Make an exact copy of the lines from the top of the entries below through the line with "pinky mcp: (548, 552)". Leave all pictures out.

-- Records supplied follows --

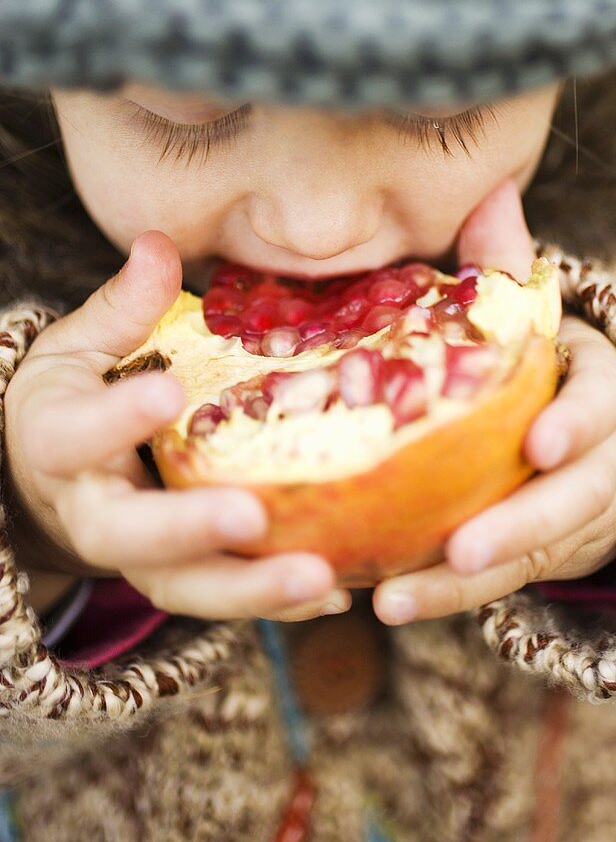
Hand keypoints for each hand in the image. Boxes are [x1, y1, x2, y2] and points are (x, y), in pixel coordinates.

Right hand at [4, 232, 349, 622]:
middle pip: (128, 535)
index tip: (170, 392)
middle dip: (188, 528)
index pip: (78, 432)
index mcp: (59, 439)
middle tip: (250, 515)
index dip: (118, 417)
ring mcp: (136, 555)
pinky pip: (223, 595)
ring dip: (251, 588)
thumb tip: (157, 243)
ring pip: (182, 585)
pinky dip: (276, 598)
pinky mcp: (178, 575)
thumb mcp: (80, 347)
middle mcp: (93, 509)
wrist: (51, 480)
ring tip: (320, 577)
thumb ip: (122, 307)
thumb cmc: (76, 398)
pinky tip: (338, 588)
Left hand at [372, 180, 615, 625]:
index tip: (537, 445)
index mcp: (593, 382)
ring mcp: (579, 509)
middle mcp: (600, 452)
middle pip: (576, 497)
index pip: (600, 401)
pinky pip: (507, 583)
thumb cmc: (528, 356)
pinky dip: (451, 595)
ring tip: (397, 599)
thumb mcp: (527, 310)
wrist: (567, 424)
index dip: (575, 423)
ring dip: (469, 584)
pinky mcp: (548, 552)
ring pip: (539, 555)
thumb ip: (506, 262)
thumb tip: (491, 186)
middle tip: (461, 551)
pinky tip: (394, 601)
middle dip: (520, 526)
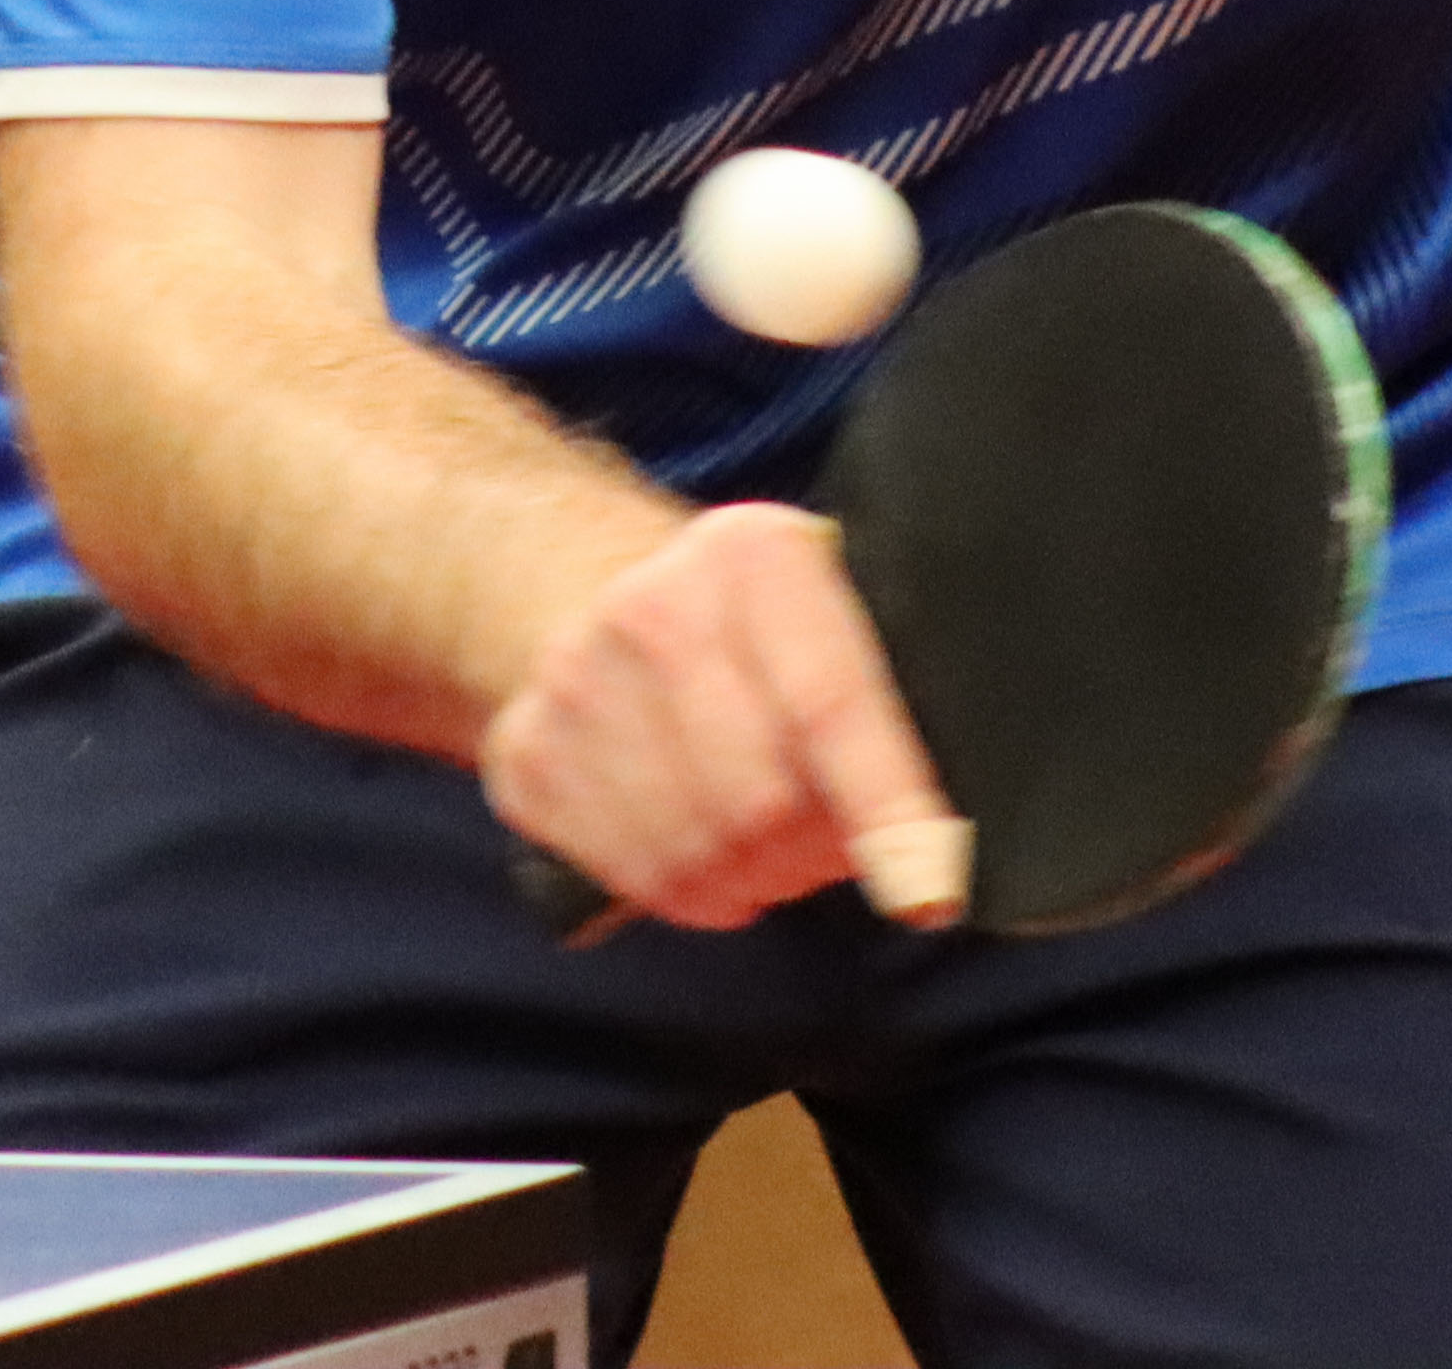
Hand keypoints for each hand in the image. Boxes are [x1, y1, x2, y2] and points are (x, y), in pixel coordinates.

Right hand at [474, 501, 971, 932]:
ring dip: (749, 878)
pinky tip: (694, 838)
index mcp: (752, 556)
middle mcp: (649, 606)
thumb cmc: (751, 624)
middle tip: (826, 833)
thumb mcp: (835, 610)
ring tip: (761, 838)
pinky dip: (682, 887)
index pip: (831, 705)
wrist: (585, 584)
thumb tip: (928, 855)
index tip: (927, 895)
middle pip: (761, 803)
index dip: (886, 811)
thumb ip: (888, 706)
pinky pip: (630, 877)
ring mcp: (572, 680)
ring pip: (694, 856)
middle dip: (812, 850)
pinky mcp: (524, 752)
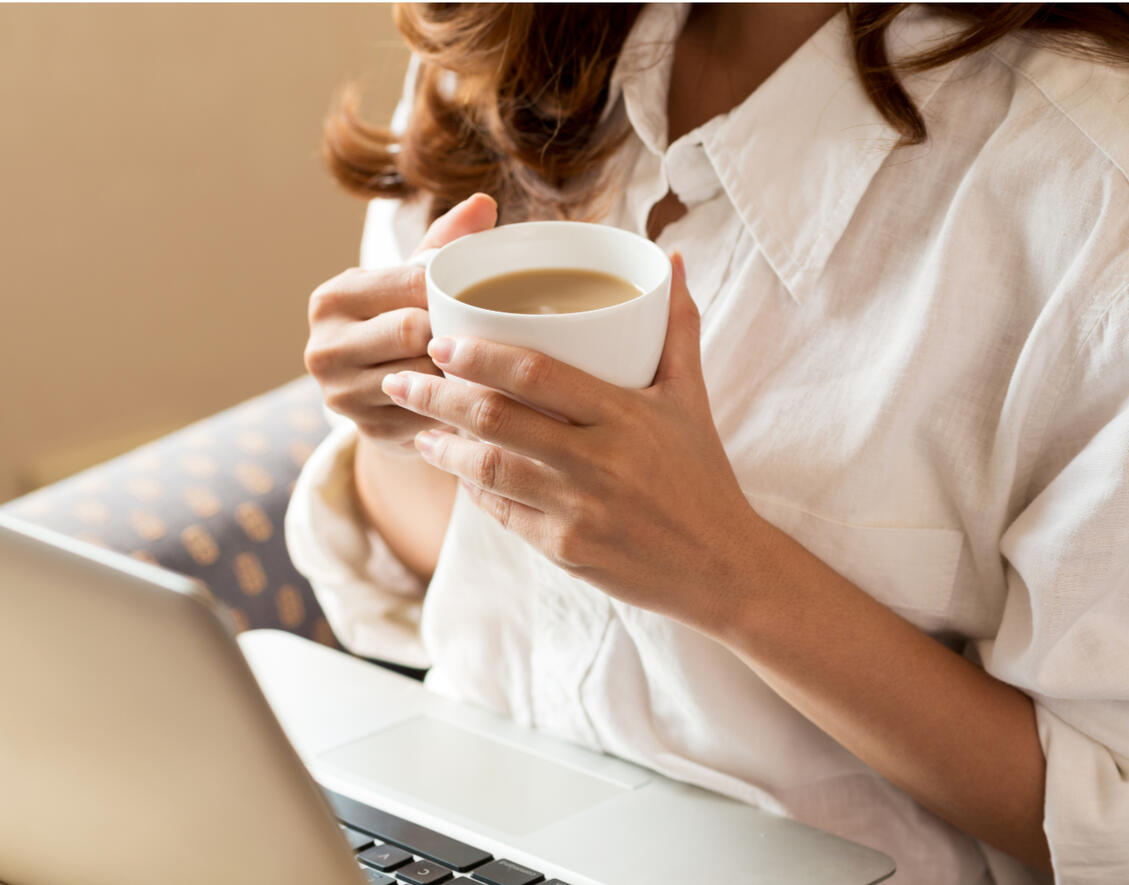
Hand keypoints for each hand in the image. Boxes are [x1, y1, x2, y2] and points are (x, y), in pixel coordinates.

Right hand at [304, 193, 497, 454]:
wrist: (381, 398)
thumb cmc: (403, 322)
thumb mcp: (412, 281)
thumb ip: (444, 242)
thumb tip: (484, 202)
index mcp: (332, 298)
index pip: (408, 284)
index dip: (452, 289)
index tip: (485, 293)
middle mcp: (324, 348)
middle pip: (412, 332)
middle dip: (453, 332)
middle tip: (491, 330)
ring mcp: (342, 396)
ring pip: (423, 376)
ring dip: (458, 371)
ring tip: (488, 362)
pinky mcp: (369, 432)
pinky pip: (430, 415)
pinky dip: (456, 405)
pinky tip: (475, 396)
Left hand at [381, 254, 761, 630]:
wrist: (722, 566)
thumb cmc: (703, 475)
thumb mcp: (692, 398)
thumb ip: (678, 328)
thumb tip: (669, 261)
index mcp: (625, 415)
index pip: (536, 373)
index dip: (479, 354)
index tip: (441, 341)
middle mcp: (597, 462)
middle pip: (495, 419)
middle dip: (436, 396)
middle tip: (401, 378)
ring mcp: (577, 510)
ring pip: (486, 470)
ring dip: (441, 447)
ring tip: (416, 428)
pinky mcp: (564, 551)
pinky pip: (501, 514)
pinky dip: (472, 490)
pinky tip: (458, 474)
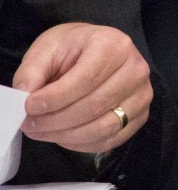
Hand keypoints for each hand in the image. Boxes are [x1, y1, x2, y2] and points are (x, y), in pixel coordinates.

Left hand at [13, 24, 151, 154]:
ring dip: (66, 135)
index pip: (87, 78)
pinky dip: (81, 144)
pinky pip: (111, 139)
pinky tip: (62, 136)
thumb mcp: (47, 49)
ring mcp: (142, 95)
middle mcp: (135, 69)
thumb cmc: (72, 49)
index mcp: (114, 45)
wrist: (95, 51)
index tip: (29, 106)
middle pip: (96, 105)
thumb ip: (32, 71)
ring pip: (104, 127)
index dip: (56, 98)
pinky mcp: (140, 116)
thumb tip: (24, 97)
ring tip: (41, 131)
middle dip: (56, 120)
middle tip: (29, 124)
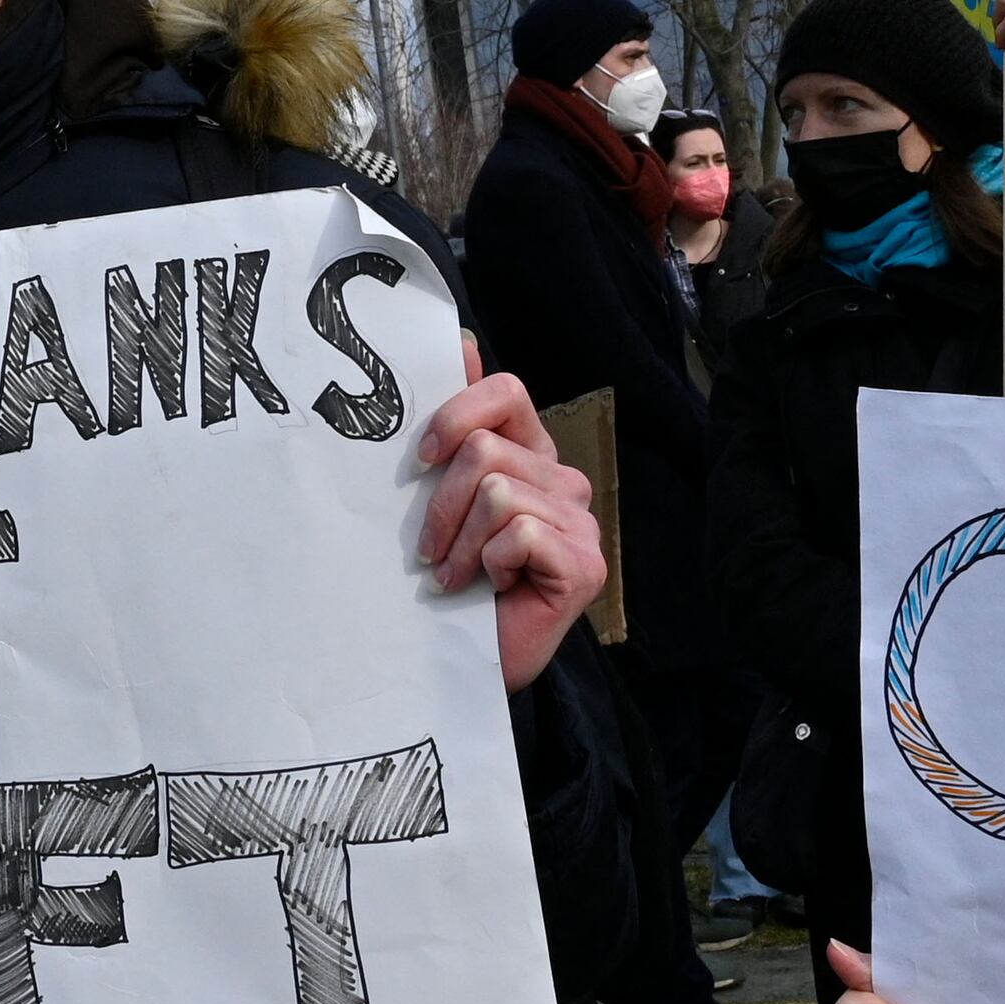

-- Records supplied concluded --

Your response –
Hand keypoints for each hand in the image. Boxes are [x1, y1, x2, y2] and points are (x, y), in pixel coordinates.

Right hand at [4, 232, 349, 622]:
middle pip: (128, 535)
index tip: (170, 392)
middle dip: (188, 528)
index pip: (78, 432)
index mcp: (59, 439)
middle tip: (250, 515)
index dip: (118, 417)
ring mcp: (136, 555)
pinky pip: (223, 595)
ring dip: (251, 588)
thumb tip: (157, 243)
ring pip: (182, 585)
pinky dip: (276, 598)
pinky mcp: (178, 575)
thumb mcp: (80, 347)
middle mcp: (93, 509)
wrist: (51, 480)
ring tip: (320, 577)
thumb ip: (122, 307)
thumb cmc: (76, 398)
pinky tip: (338, 588)
Left hand at [372, 180, 615, 625]:
index tip: (537, 445)
index mcp: (593, 382)
ring mcp: (579, 509)
middle mcp: (600, 452)
middle pip: (576, 497)
index pip: (600, 401)
pinky pip: (507, 583)
thumb cmc: (528, 356)
pinky dip: (451, 595)
ring tip: (397, 599)
thumb mcp: (527, 310)
wrist: (567, 424)
index dip: (575, 423)
ring dip: (469, 584)
pinky mcp: (548, 552)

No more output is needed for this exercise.